I spent the next 6-8 weeks planning meals for my family that I knew were HER favorites, buying extra ingredients, making the kids suffer through stuff they had never before tried, and carefully freezing them into single-servings in disposable Glad-wear type containers. After I had about a months worth of dinners collected, I made a list of all the meals and labeled them.
She didn't take them home Christmas day, but that was ok. I figured I could take them to her house sometime in the next week or so.
I kept asking when I should bring them over, when she suddenly declared that if I wanted to do that I was going to have to clean out her freezer for her -- cause there was no room for that food.
Experienced with my mother as I am, I could see where this was going (I thought). She had decided that I needed to come over, defrost, and clean out the freezer she surely hadn't bothered to clean out in a decade.
I wasn't going to do it.
So I said I didn't have time for that.
(Note that we aren't just talking about going over and spending 15 minutes tossing out expired containers and then wiping it down. Thinking on it, I recalled what she had let happen in the past, and I knew we were talking about an all-day event of defrosting 6 inches of ice with a blow dryer and trying to keep the floor from flooding.)
Weeks went by with the freezer never getting cleaned, cause she wouldn't do it.
(Although, to be honest, since she had been doing nothing but complaining for months about how she had no food in the house, I would like fo know what -- other than brick-thick ice, was taking up all that space in her never-cleaned appliance.)

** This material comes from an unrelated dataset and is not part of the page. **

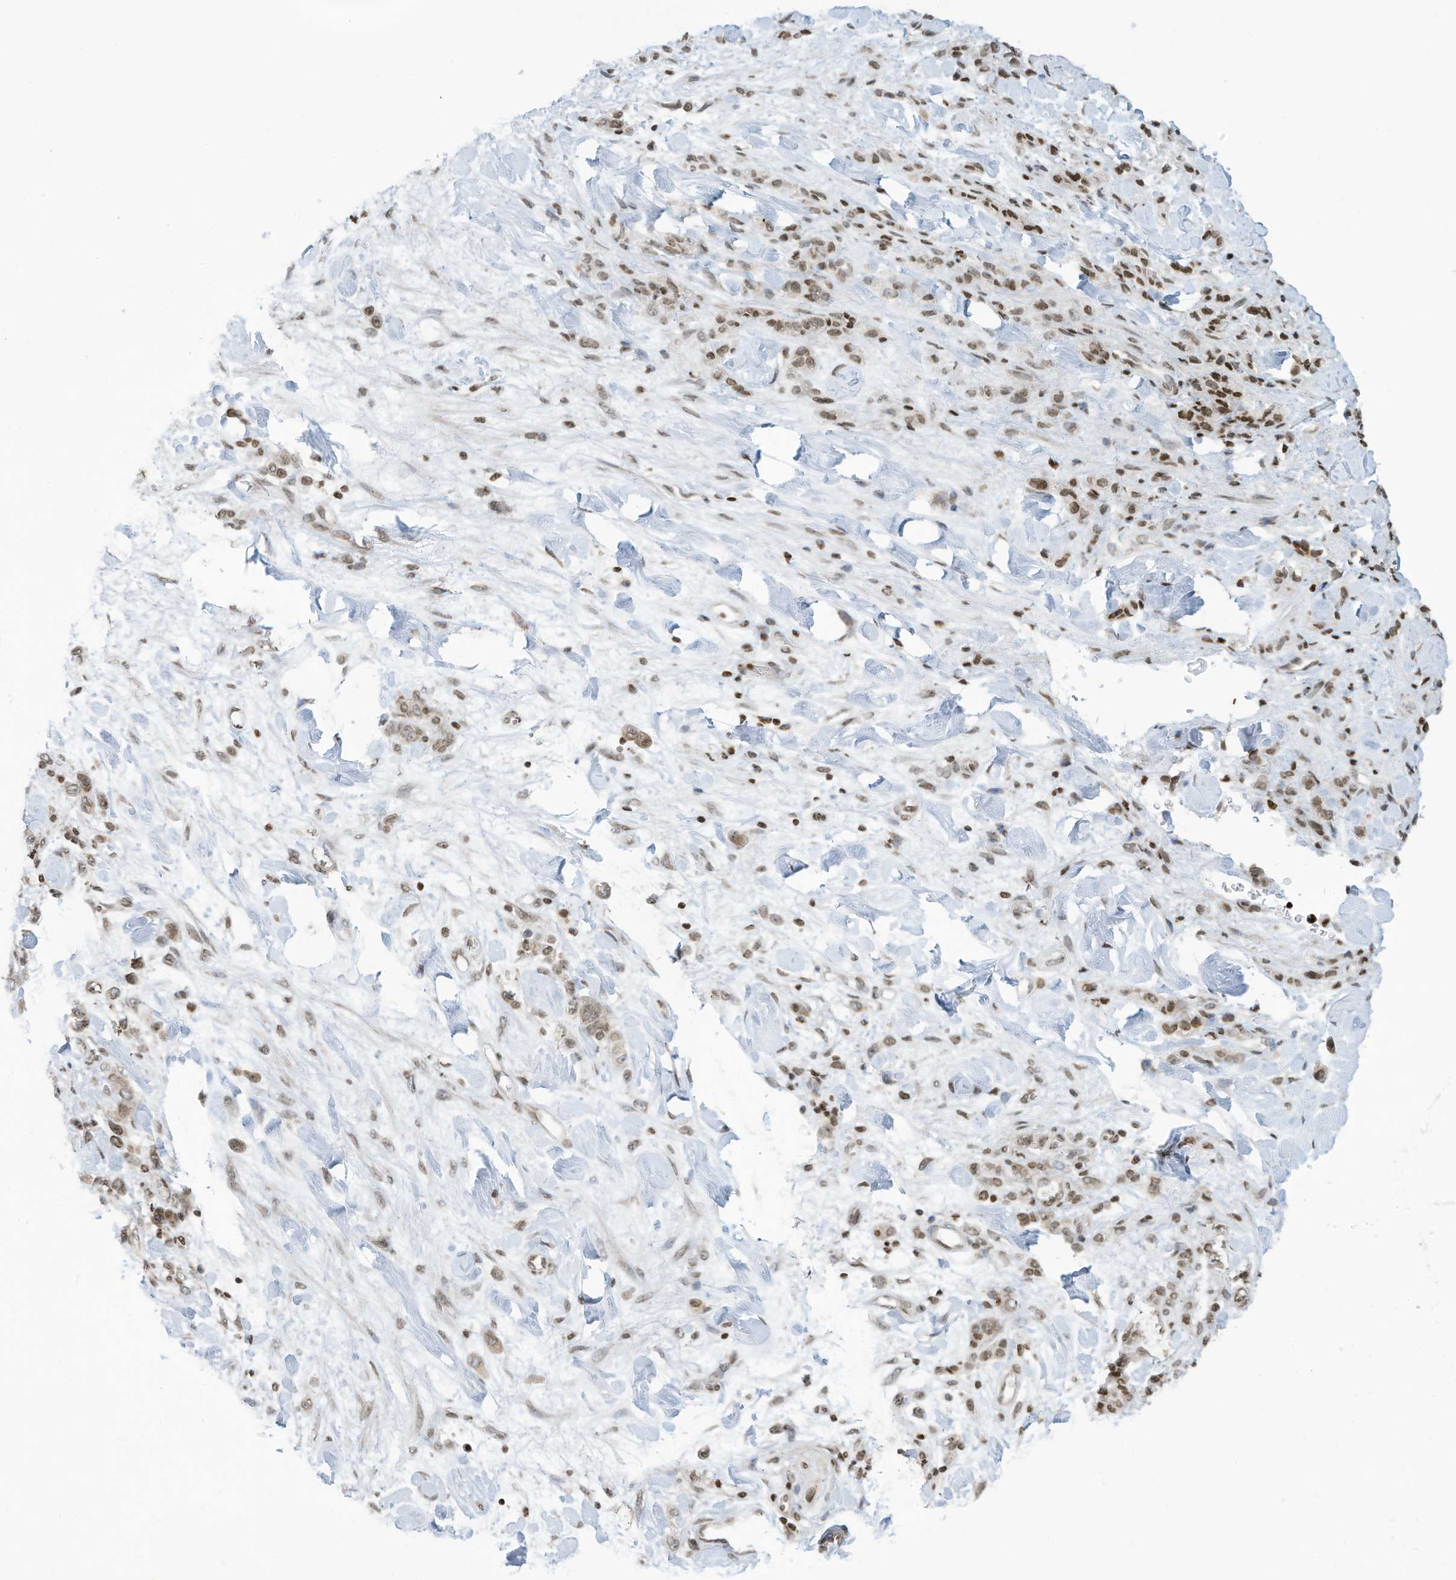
{"staining": {"intensity": "weak", "quantity": ">75%", "location": "nuclear"}, "tissue": "stomach cancer", "cell_type": "Tumor cells", "image_type": "cancer", "snomed": [{"axis": "morphology", "description": "Normal tissue, NOS"}, {"axis": "morphology", "description": "Adenocarcinoma, NOS"}, {"axis": "topography", "description": "Stomach"}], "caption": "A brown stain shows weak nuclear expression of a protein in human stomach cancer tumor cells.", "gene": "ADI1", "patient": {"sex": "male", "age": 82}}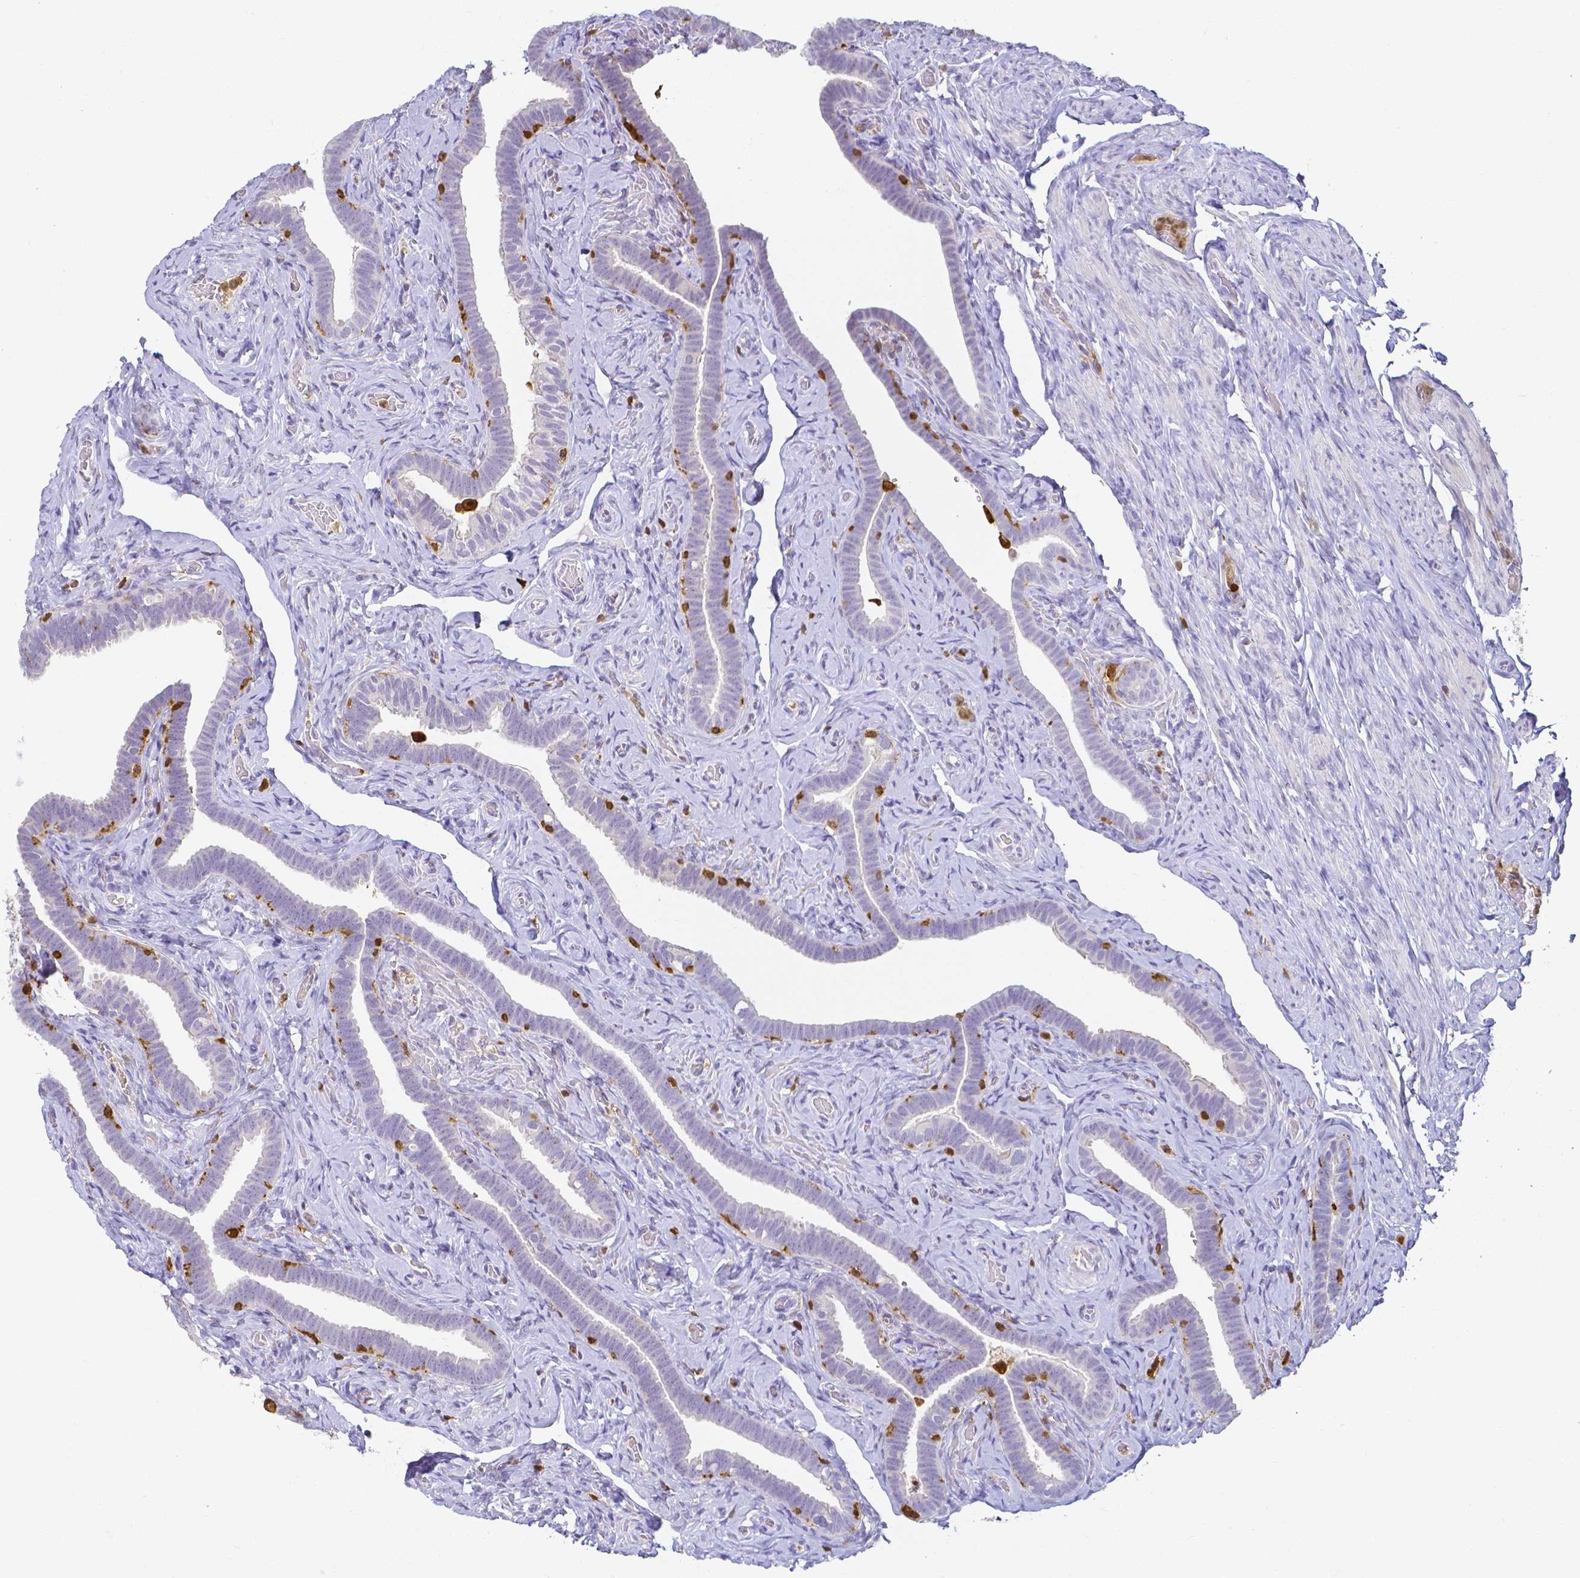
{"staining": {"intensity": "negative", "quantity": "none", "location": "none"}, "tissue": "fallopian tube", "cell_type": "Glandular cells", "image_type": "normal", "snomed": [{"axis": "morphology", "description": "Normal tissue, NOS"}, {"axis": "topography", "description": "Fallopian tube"}], "caption": "Glandular cells are negative for protein expression in benign human fallopian tube. (DAB (3,3'-diaminobenzidine) immunohistochemistry visualized using brightfield microscopy, high magnification).", "gene": "COTL1", "patient": {"sex": "female", "age": 69}}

Cut to: March of this year.
I have been disowned for nearly three months...but still her meals are waiting for her in my downstairs freezer.
Daring to speak to her on Facebook, I posted as much.
She wrote back -- in a post to my sister (cause she couldn't talk to me) -- that she didn't want any of my leftovers...that they didn't cost me anything and took no effort or time on my part.
Sigh.
My dad always used to say that where mother was concerned, unless a gift/favor "inconveniences you in some way, it doesn't count."
Right again, dad.
You'd think at my age I woulda learned.
That was an incredibly thoughtful gift! Too bad she can't appreciate your hard work and effort!!